Esto es lo que observaría un alienígena que se aproximara a cotillear a la Tierra. Vería un superorganismo que era, hasta hace muy poco, un ser relativamente simple, metamorfosearse a la velocidad de la luz en otro infinitamente más complejo: una verdadera superinteligencia.
Hay que hacer un ejercicio de abstracción muy grande para verlo desde dentro y en tiempo real, pero estamos viviendo una transformación que es difícil exagerar. En la historia reciente, pequeñísimas dosis de conocimiento y de interconexión tuvieron efectos civilizatorios. La imprenta, que apenas conectó a unas decenas de miles de lectores en el siglo XV, provocó la Reforma protestante y la Revolución Científica y puso fin al monopolio cultural de la Iglesia. El telégrafo, que solo transmitía unos pocos mensajes al día entre ciudades, hizo posible el comercio internacional y globalizó la guerra. El ferrocarril y el barco a vapor fueron suficientes para conquistar continentes y la Revolución Industrial, a la que le debemos nuestra forma de vida, fue el producto de las ideas de un puñado de británicos.

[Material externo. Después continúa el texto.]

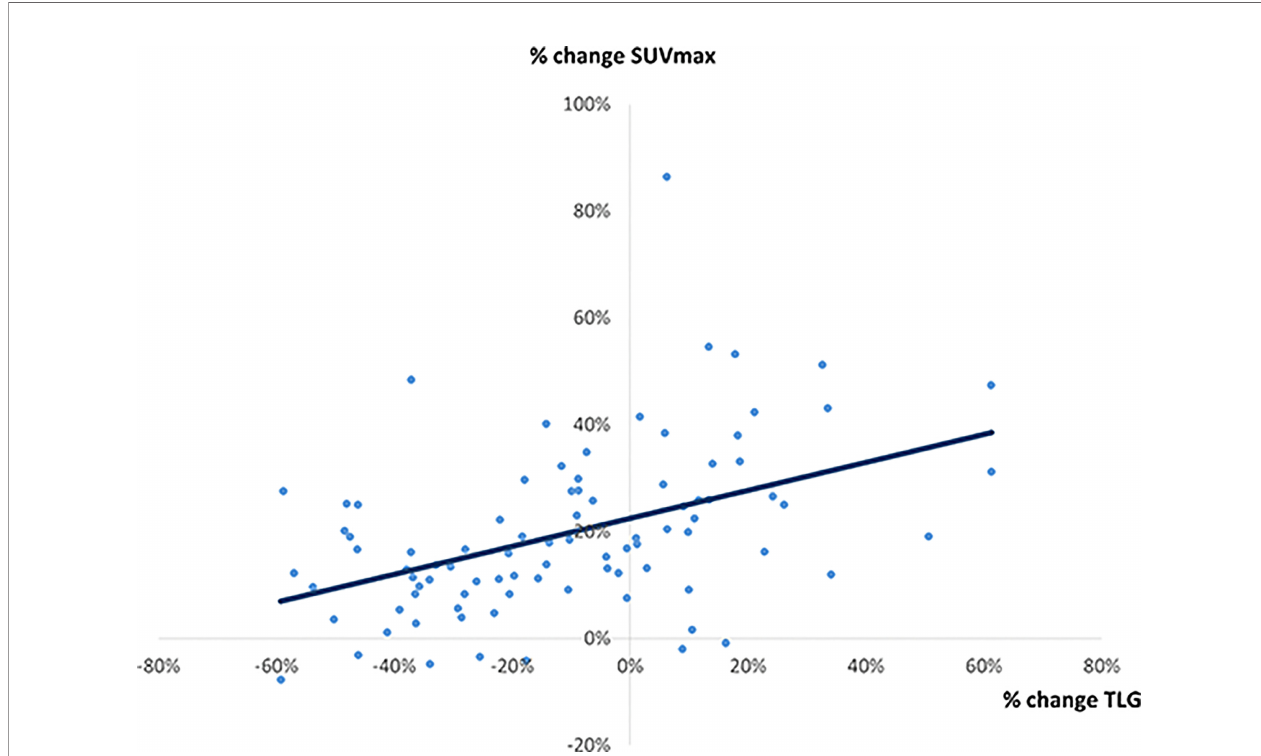
FIGURE 6 | A correlation between % change in SUV max and % change in TLG. A weak correlation was observed (r = 0.4522, p < 0.0001, y = 0.262x +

Si tan poco hizo tanto, es casi imposible dimensionar lo que significa que hoy miles de millones de humanos tengan el conocimiento y la habilidad para interactuar cada pocos segundos, compartiendo información, emociones y decisiones como si fueran las sinapsis de un cerebro planetario.
Uno que acaba de nacer.
Estamos contemplando en vivo y en directo el nacimiento de una especie distinta. Inédita. Insólita.
Abruma pensar que todo esto este ocurriendo, además, en el espacio ínfimo de nuestra propia biografía. O más aún, en la última década, desde que Internet se extendió a la mayoría de la población.

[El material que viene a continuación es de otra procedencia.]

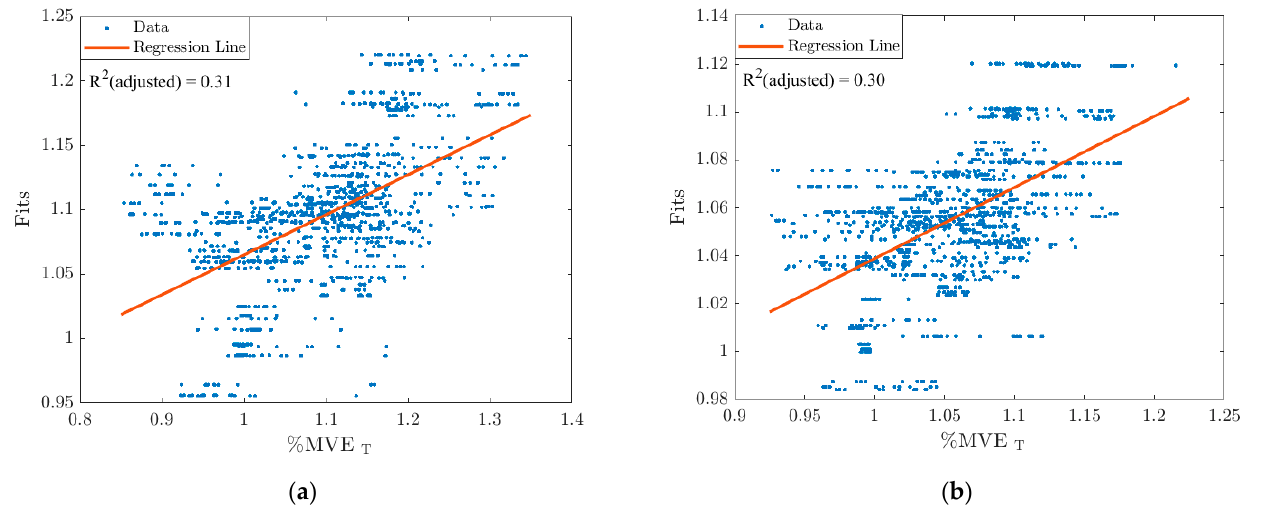
Figure 4. Fits vs. %MVE T (transformed % maximum voluntary electrical activation data) ( a ) before and ( b ) after back muscle fatigue from the stepwise regression models of the internal oblique (IO). Table 4. Stepwise regression models for %MVE T (transformed % maximum voluntary electrical activation data) of the internal oblique pre-and post-back muscle fatigue, where mass, height, and body mass index (BMI) are continuous pre- dictors, and vibration frequency is a categorical predictor.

Si ha nacido una superinteligencia, es ésta. Una que no tiene un cuerpo como los humanos, ni habla un lenguaje que podamos todavía comprender. Pero que está mucho más viva que cualquier chatbot y cualquier red neuronal artificial.
Sería maravilloso que una civilización extraterrestre viniera a explicarnos qué nos va a ocurrir pero, como no tiene pinta de que eso vaya a ocurrir, necesitaremos poner toda nuestra energía, todo nuestro entusiasmo, a trabajar para comprenderlo.
Me ha encantado!!!
A veces me da por pensar algo parecido. Estamos cada persona enredada en nuestros problemas y los sentimos como lo más importante, cuando a nivel macro es irrisorio. A nivel global e histórico, lo importante es “evolucionar” (sea lo que sea eso). Igual sería más fácil si no tuviéramos tanta individualidad, si estuviéramos “programados” para actuar como especie y no como individuos.
Pero hay una lucha entre grupo y persona que, creo, a veces conduce al arte y otras a la guerra y a frenar el desarrollo
Gracias por tus reflexiones
Buenísimo. Muy interesante. ¿Conoces los libros “Primera y última humanidad” y “El hacedor de estrellas”? Tu texto me ha hecho pensar en ellos. Puede ser que te interesen. Enhorabuena y saludos.